Items from a data source:
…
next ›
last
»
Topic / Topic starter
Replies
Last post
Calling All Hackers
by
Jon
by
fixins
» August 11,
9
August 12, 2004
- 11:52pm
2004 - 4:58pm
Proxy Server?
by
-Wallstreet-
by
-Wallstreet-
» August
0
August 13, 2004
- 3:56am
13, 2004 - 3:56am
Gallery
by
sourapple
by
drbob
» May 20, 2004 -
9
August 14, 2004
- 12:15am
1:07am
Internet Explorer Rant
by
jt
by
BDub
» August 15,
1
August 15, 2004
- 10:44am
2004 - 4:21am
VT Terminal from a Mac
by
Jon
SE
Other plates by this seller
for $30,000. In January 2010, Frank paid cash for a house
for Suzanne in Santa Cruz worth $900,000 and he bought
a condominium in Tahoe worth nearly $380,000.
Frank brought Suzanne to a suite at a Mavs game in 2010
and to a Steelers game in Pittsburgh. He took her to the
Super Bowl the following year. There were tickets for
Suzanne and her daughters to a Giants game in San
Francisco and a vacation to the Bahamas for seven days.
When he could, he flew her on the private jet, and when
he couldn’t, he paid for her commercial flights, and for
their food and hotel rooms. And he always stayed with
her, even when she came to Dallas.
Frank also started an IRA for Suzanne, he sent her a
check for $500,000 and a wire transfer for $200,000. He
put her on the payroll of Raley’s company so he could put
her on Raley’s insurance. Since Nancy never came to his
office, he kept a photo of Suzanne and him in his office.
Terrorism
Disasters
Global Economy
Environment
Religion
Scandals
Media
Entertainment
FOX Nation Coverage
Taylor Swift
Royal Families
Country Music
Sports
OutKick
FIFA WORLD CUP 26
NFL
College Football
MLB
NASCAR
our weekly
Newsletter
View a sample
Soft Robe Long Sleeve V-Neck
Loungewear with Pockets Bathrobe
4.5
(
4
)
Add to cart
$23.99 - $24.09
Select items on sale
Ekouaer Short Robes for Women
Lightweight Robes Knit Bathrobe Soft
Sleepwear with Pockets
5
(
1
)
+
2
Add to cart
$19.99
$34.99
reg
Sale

**What needs to be done:** Only the lines above, from the first through the one holding "13, 2004 - 3:56am", are to be output, and they must be copied exactly.

**Written solution:**
…
next ›
last
»
Topic / Topic starter
Replies
Last post
Calling All Hackers
by
Jon
by
fixins
» August 11,
9
August 12, 2004
- 11:52pm
2004 - 4:58pm
Proxy Server?
by
-Wallstreet-
by
-Wallstreet-
» August
0
August 13, 2004
- 3:56am
13, 2004 - 3:56am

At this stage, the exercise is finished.